Avoid the content trap

Avoid the content trap

One of the things that I’ve found as a producer of marketing and sites for the web is that the most underestimated and misunderstood part of a job is often content creation. On many projects content is one of the hardest aspects of a job to scope. Certainly, one can scope number of revisions, estimated page counts, etc. — but there are all sorts of gray areas within content creation, especially on websites. Sometimes there is existing content that “only needs to be edited,” “or content that’s already been created but needs to be given “a consistent voice and tone” Unless these, and myriad other content-related are nailed down and discussed in depth prior to the start of the job they can be become morasses that sink a job.
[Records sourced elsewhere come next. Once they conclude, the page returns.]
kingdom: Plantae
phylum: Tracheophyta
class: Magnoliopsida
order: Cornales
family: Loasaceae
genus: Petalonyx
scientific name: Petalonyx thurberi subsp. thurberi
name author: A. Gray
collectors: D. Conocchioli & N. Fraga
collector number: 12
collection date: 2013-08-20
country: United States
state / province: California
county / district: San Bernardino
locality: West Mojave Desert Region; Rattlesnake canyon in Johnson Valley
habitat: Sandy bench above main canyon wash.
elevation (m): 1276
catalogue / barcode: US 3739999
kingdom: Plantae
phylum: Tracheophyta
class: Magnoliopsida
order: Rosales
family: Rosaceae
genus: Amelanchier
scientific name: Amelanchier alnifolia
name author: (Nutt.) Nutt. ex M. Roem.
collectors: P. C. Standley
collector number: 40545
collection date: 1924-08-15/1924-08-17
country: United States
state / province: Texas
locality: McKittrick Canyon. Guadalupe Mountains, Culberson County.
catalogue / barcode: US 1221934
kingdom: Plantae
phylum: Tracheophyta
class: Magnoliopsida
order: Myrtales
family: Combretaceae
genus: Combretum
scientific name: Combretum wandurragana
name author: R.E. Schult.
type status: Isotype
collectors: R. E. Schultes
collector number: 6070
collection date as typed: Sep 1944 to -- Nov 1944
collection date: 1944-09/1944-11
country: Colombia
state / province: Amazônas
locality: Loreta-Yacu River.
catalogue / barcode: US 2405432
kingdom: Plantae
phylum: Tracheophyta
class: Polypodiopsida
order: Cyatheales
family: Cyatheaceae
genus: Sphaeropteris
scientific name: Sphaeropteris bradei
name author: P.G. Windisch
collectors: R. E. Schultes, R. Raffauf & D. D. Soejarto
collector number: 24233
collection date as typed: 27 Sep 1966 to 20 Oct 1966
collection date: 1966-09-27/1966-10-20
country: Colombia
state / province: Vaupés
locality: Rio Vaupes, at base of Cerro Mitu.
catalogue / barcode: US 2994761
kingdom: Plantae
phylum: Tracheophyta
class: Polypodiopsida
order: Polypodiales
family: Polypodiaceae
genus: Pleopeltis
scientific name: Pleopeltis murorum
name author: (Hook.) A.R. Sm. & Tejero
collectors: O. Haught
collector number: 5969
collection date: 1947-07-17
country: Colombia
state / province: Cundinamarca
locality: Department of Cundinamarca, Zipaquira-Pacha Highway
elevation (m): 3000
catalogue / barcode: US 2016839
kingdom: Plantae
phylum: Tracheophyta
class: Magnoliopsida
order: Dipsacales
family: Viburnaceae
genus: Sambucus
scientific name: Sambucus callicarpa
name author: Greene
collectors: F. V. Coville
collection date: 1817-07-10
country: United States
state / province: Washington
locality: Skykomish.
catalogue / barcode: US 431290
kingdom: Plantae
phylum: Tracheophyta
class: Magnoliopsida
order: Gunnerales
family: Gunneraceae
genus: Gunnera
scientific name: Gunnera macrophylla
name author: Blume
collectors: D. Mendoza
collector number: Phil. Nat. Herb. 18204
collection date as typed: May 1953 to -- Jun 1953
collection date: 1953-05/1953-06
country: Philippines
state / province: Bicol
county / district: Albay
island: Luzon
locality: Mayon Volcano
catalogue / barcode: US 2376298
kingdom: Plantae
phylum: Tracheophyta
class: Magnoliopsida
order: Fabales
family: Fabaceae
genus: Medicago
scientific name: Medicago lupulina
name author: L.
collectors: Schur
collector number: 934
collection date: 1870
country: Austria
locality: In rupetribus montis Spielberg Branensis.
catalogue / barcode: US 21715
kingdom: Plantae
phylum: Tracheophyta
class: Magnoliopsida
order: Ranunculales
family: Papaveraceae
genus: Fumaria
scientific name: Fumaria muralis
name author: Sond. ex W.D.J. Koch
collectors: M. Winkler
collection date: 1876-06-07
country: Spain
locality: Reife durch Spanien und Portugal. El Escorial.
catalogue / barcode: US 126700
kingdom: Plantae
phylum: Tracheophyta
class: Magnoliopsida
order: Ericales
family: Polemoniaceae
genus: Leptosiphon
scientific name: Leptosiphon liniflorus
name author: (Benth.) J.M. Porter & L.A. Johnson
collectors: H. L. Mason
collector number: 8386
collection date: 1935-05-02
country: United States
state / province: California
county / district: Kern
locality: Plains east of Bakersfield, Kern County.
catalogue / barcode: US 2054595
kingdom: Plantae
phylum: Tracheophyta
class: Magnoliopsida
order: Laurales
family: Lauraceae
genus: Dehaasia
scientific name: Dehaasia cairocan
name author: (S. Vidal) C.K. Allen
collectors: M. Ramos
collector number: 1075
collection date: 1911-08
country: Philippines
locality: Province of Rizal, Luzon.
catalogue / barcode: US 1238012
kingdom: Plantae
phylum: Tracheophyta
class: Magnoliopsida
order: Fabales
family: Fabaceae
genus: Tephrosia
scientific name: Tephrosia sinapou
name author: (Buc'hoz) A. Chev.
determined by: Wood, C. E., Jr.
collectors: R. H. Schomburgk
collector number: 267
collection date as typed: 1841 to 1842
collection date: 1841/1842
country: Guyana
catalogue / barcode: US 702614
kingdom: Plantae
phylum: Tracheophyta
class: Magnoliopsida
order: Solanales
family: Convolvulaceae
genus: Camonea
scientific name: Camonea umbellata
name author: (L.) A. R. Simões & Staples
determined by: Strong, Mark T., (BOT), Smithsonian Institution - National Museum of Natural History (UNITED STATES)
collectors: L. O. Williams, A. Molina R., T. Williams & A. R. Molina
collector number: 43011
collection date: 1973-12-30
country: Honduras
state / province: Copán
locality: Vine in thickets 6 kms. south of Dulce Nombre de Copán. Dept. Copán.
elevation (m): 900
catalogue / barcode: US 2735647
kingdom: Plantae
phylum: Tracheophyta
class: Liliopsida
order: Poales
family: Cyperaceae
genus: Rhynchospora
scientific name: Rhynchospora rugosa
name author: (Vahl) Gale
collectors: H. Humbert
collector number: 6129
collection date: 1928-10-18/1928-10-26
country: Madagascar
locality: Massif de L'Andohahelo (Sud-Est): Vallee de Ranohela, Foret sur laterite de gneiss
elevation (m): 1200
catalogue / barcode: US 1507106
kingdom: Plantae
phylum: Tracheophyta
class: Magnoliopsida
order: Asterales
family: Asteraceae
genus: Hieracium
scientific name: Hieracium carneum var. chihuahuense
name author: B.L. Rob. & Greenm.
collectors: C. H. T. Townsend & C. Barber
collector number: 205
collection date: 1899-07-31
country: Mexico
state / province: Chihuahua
This is actually a larger topic than this post will cover, and I’ll come back to it at a later date. What I want to share now, though, is how important it is to not short-change your site development process by forgoing a copy writer or content creator and taking it all in-house. There are three reasons for this that I see and am happy to hear more from others, so please comment away.

1. Assuming responsibility for writing site content puts extra burdens on either you, the business owner (the person in a small business setting with the most knowledge of the company), or on your staff. Content creation can be laborious depending on the depth and breadth of the site being built. Your time and your staff’s time is better spent on core competencies and responsibilities like running the business, client management and new business development. Placing content writing responsibilities on staff or yourself means that full attention is given to neither the needed content, nor core responsibilities.

2. Professional copy and content writers are much more experienced with this type of work. This is what they do for a living, and by including them on your site development team you are tasking them with something that is their job and for which they are paid (see point 1 above). This professionalism and experience permits a writer to say things more succinctly and efficiently than you and your staff often-times can. A writer does not completely relieve you of responsibilities, you and your staff, will still have to collaborate and work with them, but mainly in an advisory and review capacity. Efficiency will be gained all around.

3. Creating your website, or revamping your website is an emotional process as much as it is a creative and technical process. Diving into a site build or site redesign will really force you to look at your company’s offerings and define your company in a very public way. This emotional aspect often makes site builds much more challenging than anticipated at the start of an engagement. Bringing in a copy writer or content specialist adds an objective third party to the process who can help to navigate some of the issues that arise when developing one’s site content. This objectivity is useful for the very reason that site owners and staff have biases (often positive, sometimes not) that can impact the copy and content creation process and lead to too much, diluted content.

Bringing an extra resource onto a job does cost money, and in the current situations all business owners are looking for ways to save money — we understand that as well as anybody. Often, budgeting for a copy or content professional will save you and your staff time, and money down the road. It will also help your site, which is a large investment to be the best that it can be and therefore help to better represent your company to current and future team members, the public and, even more importantly, to current and potential clients.